Arts Council England is to undertake its most comprehensive assessment of the theatre sector since Peter Boyden’s landmark investigation into regional producing venues and the ensuing Theatre Review in 2001.
Following the announcement last Friday of the funding body’s final – and in some cases controversial – subsidy decisions for arts organisations for the next three years, ACE has revealed it is planning a thorough, state of the industry report into theatre that will inform its funding of the art form at the spending review in 2011.
Barbara Matthews, ACE director of theatre strategy, told The Stage: “It seems to me that since the Theatre Review it has only been five or six years, but during that time, demographically, economically and in terms of the art form we’re in a different world. There have been huge success stories over the last few years in terms of bringing other money into the arts regionally – Regional Development Agencies and all sorts of other sources – which makes it a very complex world for our arts organisations to operate in. The extra money comes at a price. It’s something that we need to understand better.
“We’ll be looking at where we’ve achieved what we set out to do following the Theatre Review and whether there are any commonalities, and where we haven’t achieved it, can we work out why it has gone wrong? Then, going forward, we’ll look at what we can do better.”
According to Matthews, she suggested the assessment soon after she joined the arts council last year. The project will look at the impact of the extra £25 million invested into producing theatre following the Theatre Review and will consider why certain building-based companies – such as Bristol Old Vic and Derby Playhouse – have struggled over the past few years. Meanwhile, Matthews will also make it a priority to re-establish a strategic overview for touring work.
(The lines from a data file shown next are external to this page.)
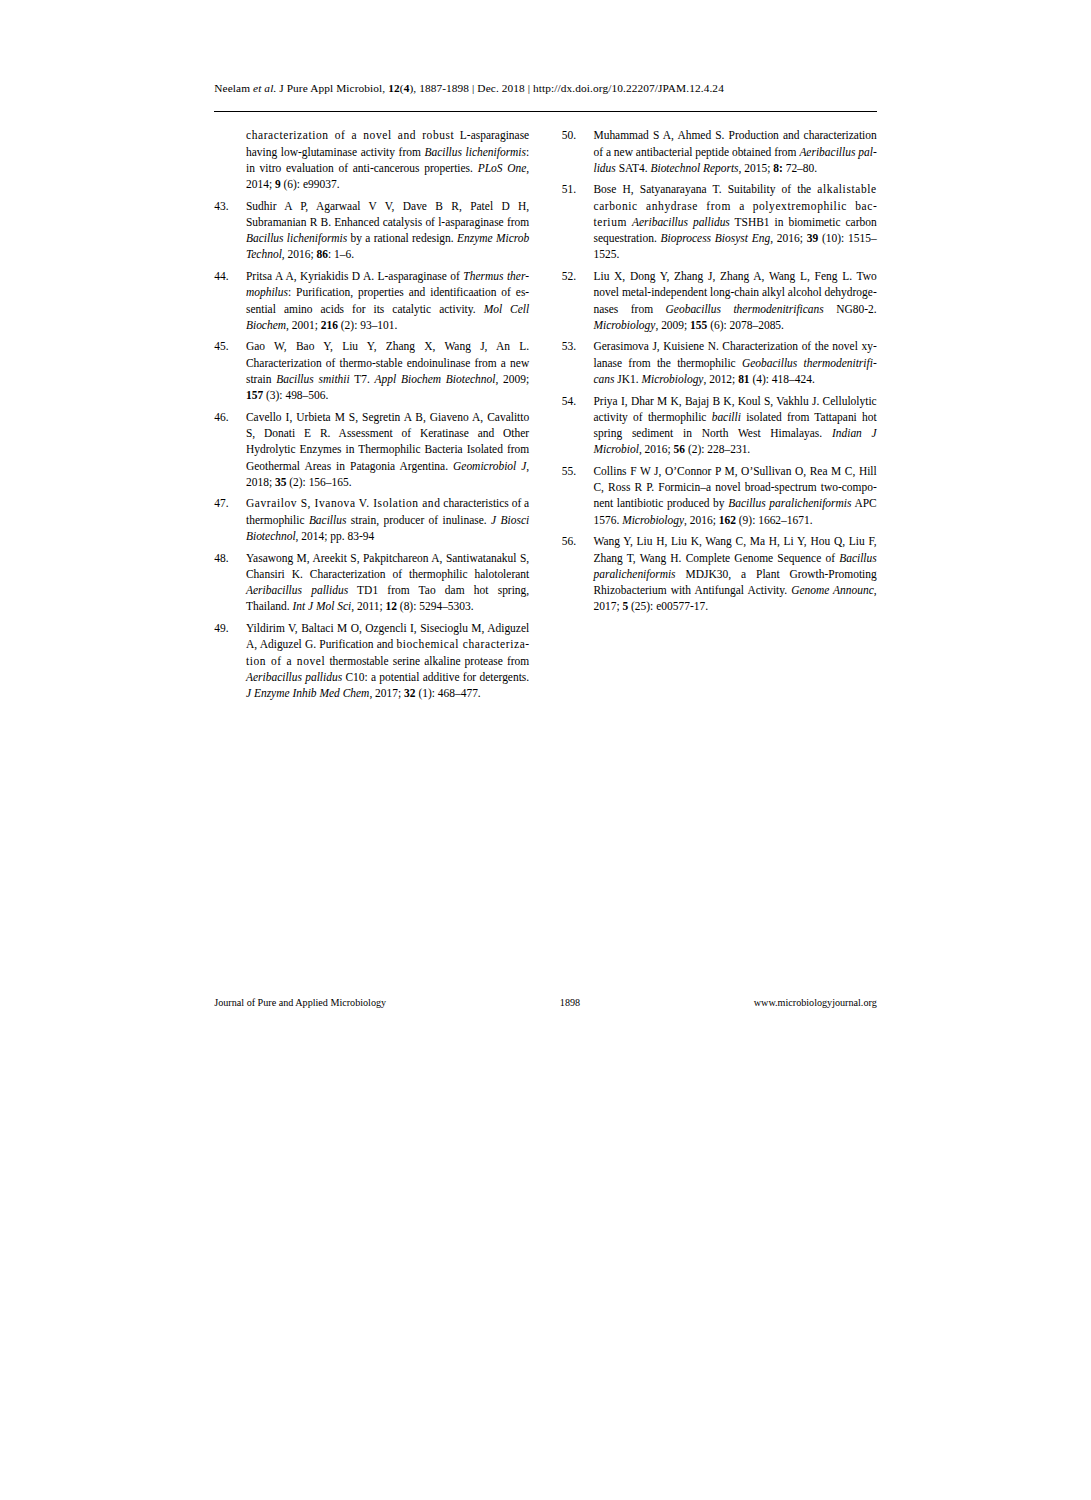Neelam et al. J Pure Appl Microbiol, 12(4), 1887-1898 | Dec. 2018 | http://dx.doi.org/10.22207/JPAM.12.4.24
characterization of a novel and robust L-asparaginase having low-glutaminase activity from Bacillus licheniformis: in vitro evaluation of anti-cancerous properties. PLoS One, 2014; 9 (6): e99037.
43. Sudhir A P, Agarwaal V V, Dave B R, Patel D H, Subramanian R B. Enhanced catalysis of l-asparaginase from Bacillus licheniformis by a rational redesign. Enzyme Microb Technol, 2016; 86: 1–6.
44. Pritsa A A, Kyriakidis D A. L-asparaginase of Thermus thermophilus: Purification, properties and identificaation of essential amino acids for its catalytic activity. Mol Cell Biochem, 2001; 216 (2): 93–101.
45. Gao W, Bao Y, Liu Y, Zhang X, Wang J, An L. Characterization of thermo-stable endoinulinase from a new strain Bacillus smithii T7. Appl Biochem Biotechnol, 2009; 157 (3): 498–506.
46. Cavello I, Urbieta M S, Segretin A B, Giaveno A, Cavalitto S, Donati E R. Assessment of Keratinase and Other Hydrolytic Enzymes in Thermophilic Bacteria Isolated from Geothermal Areas in Patagonia Argentina. Geomicrobiol J, 2018; 35 (2): 156–165.
47. Gavrailov S, Ivanova V. Isolation and characteristics of a thermophilic Bacillus strain, producer of inulinase. J Biosci Biotechnol, 2014; pp. 83-94
48. Yasawong M, Areekit S, Pakpitchareon A, Santiwatanakul S, Chansiri K. Characterization of thermophilic halotolerant Aeribacillus pallidus TD1 from Tao dam hot spring, Thailand. Int J Mol Sci, 2011; 12 (8): 5294–5303.
49. Yildirim V, Baltaci M O, Ozgencli I, Sisecioglu M, Adiguzel A, Adiguzel G. Purification and biochemical characterization of a novel thermostable serine alkaline protease from Aeribacillus pallidus C10: a potential additive for detergents. J Enzyme Inhib Med Chem, 2017; 32 (1): 468–477.
50. Muhammad S A, Ahmed S. Production and characterization of a new antibacterial peptide obtained from Aeribacillus pallidus SAT4. Biotechnol Reports, 2015; 8: 72–80.
51. Bose H, Satyanarayana T. Suitability of the alkalistable carbonic anhydrase from a polyextremophilic bacterium Aeribacillus pallidus TSHB1 in biomimetic carbon sequestration. Bioprocess Biosyst Eng, 2016; 39 (10): 1515–1525.
52. Liu X, Dong Y, Zhang J, Zhang A, Wang L, Feng L. Two novel metal-independent long-chain alkyl alcohol dehydrogenases from Geobacillus thermodenitrificans NG80-2. Microbiology, 2009; 155 (6): 2078–2085.
53. Gerasimova J, Kuisiene N. Characterization of the novel xylanase from the thermophilic Geobacillus thermodenitrificans JK1. Microbiology, 2012; 81 (4): 418–424.
54. Priya I, Dhar M K, Bajaj B K, Koul S, Vakhlu J. Cellulolytic activity of thermophilic bacilli isolated from Tattapani hot spring sediment in North West Himalayas. Indian J Microbiol, 2016; 56 (2): 228–231.
55. Collins F W J, O’Connor P M, O’Sullivan O, Rea M C, Hill C, Ross R P. Formicin–a novel broad-spectrum two-component lantibiotic produced by Bacillus paralicheniformis APC 1576. Microbiology, 2016; 162 (9): 1662–1671.
56. Wang Y, Liu H, Liu K, Wang C, Ma H, Li Y, Hou Q, Liu F, Zhang T, Wang H. Complete Genome Sequence of Bacillus paralicheniformis MDJK30, a Plant Growth-Promoting Rhizobacterium with Antifungal Activity. Genome Announc, 2017; 5 (25): e00577-17.
Journal of Pure and Applied Microbiology
1898
www.microbiologyjournal.org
“I went to Peter [Hewitt - then ACE chief executive] and the executive board and said, ‘Look, I want to do this, because I want to be in a better position next time round to be really able to argue the case for the art form and to know what to do’. But I have to say they were very happy to let me do the assessment,” she explained.
From now until the end of the financial year, ACE will look at all the figures relating to the theatre industry to gain an overall statistical impression of the state of the sector, before “going out and talking to people”. An outside person or organisation – fulfilling the role Boyden undertook last time – will be brought on board to oversee the process, although Matthews stressed she will be heavily involved.
“I hope that when we look at it, we will find that just as much theatre is being made,” Matthews added. “In fact, I am quite sure it will be more, but it won’t necessarily be in the same places, or the ones people expected.
“We need to talk to artists more. Because you can sit here rather like in those Ministry of Defence rooms, pushing little models around tables, but actually you need to have room to respond and go, ‘Oh, I didn’t think of that’. If you involve artists, you suddenly find out that the table wasn’t a rectangle and you only thought you had a rectangle to play with.”